#### SUPPLIED TEXT
—————

= Multicenter trial =

A multicenter research trial is a clinical trial that involves more than one independent medical institutions in enrolling and following trial participants. In multicenter trials the participant institutions follow a common treatment protocol and follow the same data collection guidelines, and there is a single
coordinating center that receives, processes and analyzes study data.

==Benefits==
An important benefit of multicenter trials is that they permit the enrollment of a larger number of participants at a faster rate, in comparison to a single-center trial, putting to use the sources of multiple institutions. This is crucial when the anticipated benefit from a treatment will be relatively small, or an expected outcome is likely to be uncommon, making a larger sample size necessary. Therefore, studies on preventive measures and therapies tend to be designed as multicenter trials. In studying novel pharmaceuticals, Phase III trials, which compare the new treatment to an established one, are usually multicenter ones. In contrast, Phase I trials, which test potential toxicity of the treatment, and Phase II trials, which establish some preliminary efficacy of the tested treatment, are usually single-center trials, as they require fewer participants.

The benefits of multicenter trials also include the potential for a more heterogenous sample of participants, from different geographic locations and a wider range of population groups, treated from physicians of different backgrounds, and the ability to compare results among centers, all of which increase the generalizability of the study. In many cases, efficacy will vary significantly between population groups with different genetic, environmental, and ethnic or cultural backgrounds ("demographic" factors); multicenter trials are better at evaluating these factors, by giving the opportunity for more subgroup analyses. Heterogeneity in the sample means that the findings will be more generalizable. On the other hand, a more heterogeneous study population generally requires a larger sample size to detect a given difference.

—————

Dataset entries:
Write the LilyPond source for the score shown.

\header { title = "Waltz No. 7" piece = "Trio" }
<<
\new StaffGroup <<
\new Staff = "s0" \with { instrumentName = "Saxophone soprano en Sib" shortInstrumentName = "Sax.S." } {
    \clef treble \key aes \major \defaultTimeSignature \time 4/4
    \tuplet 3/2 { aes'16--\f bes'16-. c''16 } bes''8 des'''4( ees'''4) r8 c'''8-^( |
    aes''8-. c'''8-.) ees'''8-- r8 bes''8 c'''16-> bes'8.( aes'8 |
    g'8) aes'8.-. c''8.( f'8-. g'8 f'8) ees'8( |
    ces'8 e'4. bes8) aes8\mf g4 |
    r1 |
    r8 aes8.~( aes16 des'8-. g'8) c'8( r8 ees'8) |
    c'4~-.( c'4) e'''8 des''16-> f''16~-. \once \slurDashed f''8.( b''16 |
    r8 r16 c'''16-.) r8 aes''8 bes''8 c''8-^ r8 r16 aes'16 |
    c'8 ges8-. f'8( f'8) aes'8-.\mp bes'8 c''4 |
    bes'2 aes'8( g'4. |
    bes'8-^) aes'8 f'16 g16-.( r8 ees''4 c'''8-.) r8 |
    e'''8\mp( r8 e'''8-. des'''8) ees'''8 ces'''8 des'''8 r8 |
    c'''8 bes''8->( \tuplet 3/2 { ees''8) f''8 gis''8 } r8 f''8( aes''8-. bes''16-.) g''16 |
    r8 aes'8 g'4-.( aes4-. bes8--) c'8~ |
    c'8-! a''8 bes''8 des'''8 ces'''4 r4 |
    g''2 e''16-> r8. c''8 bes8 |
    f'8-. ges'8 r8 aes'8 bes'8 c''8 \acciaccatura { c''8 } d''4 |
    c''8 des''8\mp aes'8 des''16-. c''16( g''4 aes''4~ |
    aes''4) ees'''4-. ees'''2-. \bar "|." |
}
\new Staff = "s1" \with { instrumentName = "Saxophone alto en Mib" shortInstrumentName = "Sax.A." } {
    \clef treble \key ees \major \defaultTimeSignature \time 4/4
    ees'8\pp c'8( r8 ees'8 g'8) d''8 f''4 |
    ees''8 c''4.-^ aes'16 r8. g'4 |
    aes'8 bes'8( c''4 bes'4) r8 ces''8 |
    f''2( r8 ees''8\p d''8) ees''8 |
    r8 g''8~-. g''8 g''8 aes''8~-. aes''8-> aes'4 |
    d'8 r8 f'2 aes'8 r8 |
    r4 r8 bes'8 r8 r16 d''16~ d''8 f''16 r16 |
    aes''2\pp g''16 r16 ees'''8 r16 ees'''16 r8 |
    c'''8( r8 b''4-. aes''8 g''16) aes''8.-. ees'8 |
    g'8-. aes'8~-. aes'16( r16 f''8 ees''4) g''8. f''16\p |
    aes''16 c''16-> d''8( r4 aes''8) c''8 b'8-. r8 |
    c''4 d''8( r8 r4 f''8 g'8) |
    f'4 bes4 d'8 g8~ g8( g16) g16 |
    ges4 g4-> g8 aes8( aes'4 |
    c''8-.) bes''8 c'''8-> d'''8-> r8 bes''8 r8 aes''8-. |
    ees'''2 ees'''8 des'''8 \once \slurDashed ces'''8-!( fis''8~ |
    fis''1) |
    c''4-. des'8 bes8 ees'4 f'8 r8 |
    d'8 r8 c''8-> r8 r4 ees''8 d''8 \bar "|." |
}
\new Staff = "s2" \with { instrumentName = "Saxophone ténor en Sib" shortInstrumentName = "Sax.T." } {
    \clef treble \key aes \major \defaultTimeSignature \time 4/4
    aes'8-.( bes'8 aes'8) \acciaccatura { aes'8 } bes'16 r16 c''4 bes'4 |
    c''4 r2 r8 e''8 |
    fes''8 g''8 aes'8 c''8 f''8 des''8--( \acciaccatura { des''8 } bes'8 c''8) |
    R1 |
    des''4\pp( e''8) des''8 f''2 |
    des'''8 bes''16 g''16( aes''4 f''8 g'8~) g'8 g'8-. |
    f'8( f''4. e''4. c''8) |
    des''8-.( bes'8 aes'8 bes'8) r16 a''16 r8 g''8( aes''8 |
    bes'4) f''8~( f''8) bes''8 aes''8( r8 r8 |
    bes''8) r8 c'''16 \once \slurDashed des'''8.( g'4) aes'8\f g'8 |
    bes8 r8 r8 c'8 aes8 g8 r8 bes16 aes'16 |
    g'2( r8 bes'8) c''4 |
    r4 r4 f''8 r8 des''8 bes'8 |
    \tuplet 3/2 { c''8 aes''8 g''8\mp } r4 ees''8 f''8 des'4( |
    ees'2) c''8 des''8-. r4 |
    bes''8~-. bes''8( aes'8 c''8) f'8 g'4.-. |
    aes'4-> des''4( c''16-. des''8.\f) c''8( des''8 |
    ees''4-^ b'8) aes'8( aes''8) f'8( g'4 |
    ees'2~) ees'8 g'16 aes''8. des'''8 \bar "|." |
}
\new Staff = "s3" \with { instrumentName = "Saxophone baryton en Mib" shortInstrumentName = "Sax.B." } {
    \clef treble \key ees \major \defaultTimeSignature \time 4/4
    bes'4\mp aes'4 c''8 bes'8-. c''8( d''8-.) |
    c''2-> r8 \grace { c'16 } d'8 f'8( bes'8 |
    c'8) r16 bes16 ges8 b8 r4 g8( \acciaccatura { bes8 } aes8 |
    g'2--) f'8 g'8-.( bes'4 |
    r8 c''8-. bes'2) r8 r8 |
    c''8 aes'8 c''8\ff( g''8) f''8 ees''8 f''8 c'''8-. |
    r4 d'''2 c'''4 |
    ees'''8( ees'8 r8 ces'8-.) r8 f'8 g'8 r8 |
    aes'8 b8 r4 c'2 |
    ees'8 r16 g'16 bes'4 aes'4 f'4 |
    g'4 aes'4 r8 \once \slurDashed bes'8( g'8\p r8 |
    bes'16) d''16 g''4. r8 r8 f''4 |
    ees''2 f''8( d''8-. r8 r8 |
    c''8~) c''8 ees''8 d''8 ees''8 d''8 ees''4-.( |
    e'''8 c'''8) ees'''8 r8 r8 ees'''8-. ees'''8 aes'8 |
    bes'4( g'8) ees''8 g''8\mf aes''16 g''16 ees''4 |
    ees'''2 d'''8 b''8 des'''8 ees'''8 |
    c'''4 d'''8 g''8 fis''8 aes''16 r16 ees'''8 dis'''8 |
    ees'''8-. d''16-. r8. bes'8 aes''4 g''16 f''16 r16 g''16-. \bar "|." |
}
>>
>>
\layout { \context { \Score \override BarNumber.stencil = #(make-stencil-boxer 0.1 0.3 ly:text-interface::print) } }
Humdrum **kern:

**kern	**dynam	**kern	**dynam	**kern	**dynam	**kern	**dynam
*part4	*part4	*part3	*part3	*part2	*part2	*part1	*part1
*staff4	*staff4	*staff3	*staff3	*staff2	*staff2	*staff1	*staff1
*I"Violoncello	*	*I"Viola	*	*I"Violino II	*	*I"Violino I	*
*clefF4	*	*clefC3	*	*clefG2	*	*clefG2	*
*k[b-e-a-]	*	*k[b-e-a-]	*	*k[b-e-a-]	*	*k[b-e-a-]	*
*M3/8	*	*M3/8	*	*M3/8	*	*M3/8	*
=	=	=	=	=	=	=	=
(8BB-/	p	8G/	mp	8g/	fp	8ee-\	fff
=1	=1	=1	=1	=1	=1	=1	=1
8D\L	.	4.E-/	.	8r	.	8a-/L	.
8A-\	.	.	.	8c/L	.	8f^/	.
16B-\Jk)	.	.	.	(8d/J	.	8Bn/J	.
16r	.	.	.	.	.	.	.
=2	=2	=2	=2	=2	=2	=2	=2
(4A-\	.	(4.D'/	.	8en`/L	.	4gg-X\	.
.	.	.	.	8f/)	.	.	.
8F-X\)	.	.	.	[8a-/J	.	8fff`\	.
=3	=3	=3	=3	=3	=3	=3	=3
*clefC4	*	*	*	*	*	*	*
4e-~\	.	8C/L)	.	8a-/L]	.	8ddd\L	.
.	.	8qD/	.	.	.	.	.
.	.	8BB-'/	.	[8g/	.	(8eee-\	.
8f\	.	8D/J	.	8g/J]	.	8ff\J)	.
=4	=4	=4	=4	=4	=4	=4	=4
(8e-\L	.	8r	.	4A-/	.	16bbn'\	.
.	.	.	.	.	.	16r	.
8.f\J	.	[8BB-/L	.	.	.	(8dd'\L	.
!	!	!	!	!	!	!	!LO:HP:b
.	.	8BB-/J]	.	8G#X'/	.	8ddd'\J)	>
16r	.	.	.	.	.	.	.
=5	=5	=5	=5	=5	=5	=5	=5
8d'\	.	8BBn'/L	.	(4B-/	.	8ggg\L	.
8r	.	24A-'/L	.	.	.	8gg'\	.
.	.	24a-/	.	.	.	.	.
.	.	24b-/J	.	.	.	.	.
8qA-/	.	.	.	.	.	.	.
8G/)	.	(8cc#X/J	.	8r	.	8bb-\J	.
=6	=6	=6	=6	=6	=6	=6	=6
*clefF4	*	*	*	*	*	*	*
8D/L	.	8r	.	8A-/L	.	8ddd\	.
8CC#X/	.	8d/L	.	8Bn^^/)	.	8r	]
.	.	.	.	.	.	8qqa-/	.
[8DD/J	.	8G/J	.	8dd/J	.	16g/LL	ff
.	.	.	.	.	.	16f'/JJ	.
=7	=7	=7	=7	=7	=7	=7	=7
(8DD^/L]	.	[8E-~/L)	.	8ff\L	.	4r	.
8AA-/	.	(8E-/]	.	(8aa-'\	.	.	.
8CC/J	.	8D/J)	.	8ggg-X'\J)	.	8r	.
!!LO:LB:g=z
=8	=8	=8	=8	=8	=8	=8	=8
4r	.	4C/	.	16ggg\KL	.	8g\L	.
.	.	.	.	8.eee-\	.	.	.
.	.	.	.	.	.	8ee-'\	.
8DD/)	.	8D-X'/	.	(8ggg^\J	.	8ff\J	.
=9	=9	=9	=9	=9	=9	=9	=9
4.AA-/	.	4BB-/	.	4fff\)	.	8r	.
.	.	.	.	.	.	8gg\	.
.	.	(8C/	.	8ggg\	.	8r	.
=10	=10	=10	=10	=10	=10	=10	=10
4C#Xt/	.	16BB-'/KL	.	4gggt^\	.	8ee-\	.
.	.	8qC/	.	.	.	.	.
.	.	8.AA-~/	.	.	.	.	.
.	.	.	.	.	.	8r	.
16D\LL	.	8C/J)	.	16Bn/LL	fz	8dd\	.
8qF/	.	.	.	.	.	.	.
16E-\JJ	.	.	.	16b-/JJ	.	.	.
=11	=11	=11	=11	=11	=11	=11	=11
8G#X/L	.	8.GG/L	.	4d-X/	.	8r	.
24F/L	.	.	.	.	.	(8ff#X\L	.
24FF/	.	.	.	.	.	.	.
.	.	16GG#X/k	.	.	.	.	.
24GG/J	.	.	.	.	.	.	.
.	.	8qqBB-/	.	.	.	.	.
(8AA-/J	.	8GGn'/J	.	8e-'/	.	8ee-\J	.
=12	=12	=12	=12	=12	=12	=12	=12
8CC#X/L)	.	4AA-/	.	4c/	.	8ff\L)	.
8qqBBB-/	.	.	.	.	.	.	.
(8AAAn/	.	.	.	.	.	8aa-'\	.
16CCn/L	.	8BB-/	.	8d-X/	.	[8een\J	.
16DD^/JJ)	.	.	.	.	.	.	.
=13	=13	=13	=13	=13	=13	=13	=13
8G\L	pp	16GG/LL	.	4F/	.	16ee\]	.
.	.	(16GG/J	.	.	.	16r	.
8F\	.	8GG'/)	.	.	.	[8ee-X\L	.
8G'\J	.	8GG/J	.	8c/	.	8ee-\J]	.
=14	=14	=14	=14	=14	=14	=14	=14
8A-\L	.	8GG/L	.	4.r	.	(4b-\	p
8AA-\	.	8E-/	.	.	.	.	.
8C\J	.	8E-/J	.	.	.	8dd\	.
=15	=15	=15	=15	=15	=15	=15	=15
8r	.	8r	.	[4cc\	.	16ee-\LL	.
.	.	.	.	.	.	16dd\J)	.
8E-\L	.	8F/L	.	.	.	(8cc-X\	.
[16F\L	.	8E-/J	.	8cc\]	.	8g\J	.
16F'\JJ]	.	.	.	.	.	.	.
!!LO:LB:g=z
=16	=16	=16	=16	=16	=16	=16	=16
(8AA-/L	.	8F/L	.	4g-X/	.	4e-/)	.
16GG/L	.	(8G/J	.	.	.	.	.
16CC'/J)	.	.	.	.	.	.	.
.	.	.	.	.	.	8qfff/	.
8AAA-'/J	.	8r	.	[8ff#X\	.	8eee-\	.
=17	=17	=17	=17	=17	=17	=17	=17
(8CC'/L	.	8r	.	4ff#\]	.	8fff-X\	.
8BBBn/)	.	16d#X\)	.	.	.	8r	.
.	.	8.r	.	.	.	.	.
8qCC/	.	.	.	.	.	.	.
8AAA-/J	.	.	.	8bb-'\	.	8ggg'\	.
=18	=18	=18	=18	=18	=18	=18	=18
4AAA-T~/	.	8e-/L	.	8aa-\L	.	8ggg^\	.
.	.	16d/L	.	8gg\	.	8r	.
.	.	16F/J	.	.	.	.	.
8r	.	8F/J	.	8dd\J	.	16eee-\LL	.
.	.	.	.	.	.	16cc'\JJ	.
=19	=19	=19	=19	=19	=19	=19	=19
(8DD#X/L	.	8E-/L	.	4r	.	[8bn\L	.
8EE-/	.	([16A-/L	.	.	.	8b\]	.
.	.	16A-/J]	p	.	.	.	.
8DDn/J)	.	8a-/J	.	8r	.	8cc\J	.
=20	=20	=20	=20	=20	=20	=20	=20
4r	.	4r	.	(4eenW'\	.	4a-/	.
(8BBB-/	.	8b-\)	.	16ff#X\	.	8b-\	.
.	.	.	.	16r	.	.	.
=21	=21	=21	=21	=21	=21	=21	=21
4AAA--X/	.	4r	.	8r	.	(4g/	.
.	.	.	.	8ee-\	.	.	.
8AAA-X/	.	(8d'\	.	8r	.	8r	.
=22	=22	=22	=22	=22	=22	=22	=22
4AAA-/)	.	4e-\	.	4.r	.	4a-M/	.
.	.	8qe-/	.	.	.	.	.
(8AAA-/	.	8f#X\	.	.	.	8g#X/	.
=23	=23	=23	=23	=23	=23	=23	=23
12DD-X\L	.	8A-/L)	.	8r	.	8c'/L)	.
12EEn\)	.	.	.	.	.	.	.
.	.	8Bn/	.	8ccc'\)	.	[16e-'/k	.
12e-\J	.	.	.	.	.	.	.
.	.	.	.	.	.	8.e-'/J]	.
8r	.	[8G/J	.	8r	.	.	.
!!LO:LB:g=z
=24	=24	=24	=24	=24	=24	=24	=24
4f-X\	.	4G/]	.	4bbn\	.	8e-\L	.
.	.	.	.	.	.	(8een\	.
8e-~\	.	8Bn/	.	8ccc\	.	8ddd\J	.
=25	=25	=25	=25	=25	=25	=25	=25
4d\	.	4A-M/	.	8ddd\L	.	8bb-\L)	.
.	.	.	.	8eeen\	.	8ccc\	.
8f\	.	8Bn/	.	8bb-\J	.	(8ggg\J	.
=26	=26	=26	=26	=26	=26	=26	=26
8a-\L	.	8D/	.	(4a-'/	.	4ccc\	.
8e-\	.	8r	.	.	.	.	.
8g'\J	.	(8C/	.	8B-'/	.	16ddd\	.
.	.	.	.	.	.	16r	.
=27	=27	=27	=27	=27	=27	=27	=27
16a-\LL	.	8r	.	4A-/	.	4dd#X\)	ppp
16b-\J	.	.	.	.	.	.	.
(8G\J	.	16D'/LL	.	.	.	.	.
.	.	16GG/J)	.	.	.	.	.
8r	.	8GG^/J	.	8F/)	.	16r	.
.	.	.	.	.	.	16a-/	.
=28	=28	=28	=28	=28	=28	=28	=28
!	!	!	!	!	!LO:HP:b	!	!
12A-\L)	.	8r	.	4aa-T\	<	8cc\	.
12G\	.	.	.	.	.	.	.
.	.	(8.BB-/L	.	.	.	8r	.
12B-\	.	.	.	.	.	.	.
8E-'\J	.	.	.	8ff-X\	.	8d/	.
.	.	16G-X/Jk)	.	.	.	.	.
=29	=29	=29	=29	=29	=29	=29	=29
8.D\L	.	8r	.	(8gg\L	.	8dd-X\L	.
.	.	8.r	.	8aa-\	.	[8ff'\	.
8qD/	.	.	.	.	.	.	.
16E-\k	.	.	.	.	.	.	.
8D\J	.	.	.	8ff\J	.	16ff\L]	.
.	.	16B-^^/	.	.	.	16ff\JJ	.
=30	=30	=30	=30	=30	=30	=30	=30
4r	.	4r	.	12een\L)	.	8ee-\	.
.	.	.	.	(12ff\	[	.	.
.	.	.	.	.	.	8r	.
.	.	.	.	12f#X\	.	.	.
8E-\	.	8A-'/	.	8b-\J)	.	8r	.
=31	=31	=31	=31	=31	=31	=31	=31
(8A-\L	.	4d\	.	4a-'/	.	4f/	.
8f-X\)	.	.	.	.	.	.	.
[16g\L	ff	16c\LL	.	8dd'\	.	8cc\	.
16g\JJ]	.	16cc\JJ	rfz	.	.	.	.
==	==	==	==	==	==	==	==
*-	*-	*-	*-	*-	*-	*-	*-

—————

From the multicenter trial text, list every phase of drug trials it names. For each one, give what the text says that phase does and whether it is usually single-center or multicenter. The data comes from a different source than the multicenter trial text.

#### YOUR SOLUTION
- Phase I: tests potential toxicity of the treatment; usually single-center.
- Phase II: establishes some preliminary efficacy of the tested treatment; usually single-center.
- Phase III: compares the new treatment to an established one; usually multicenter.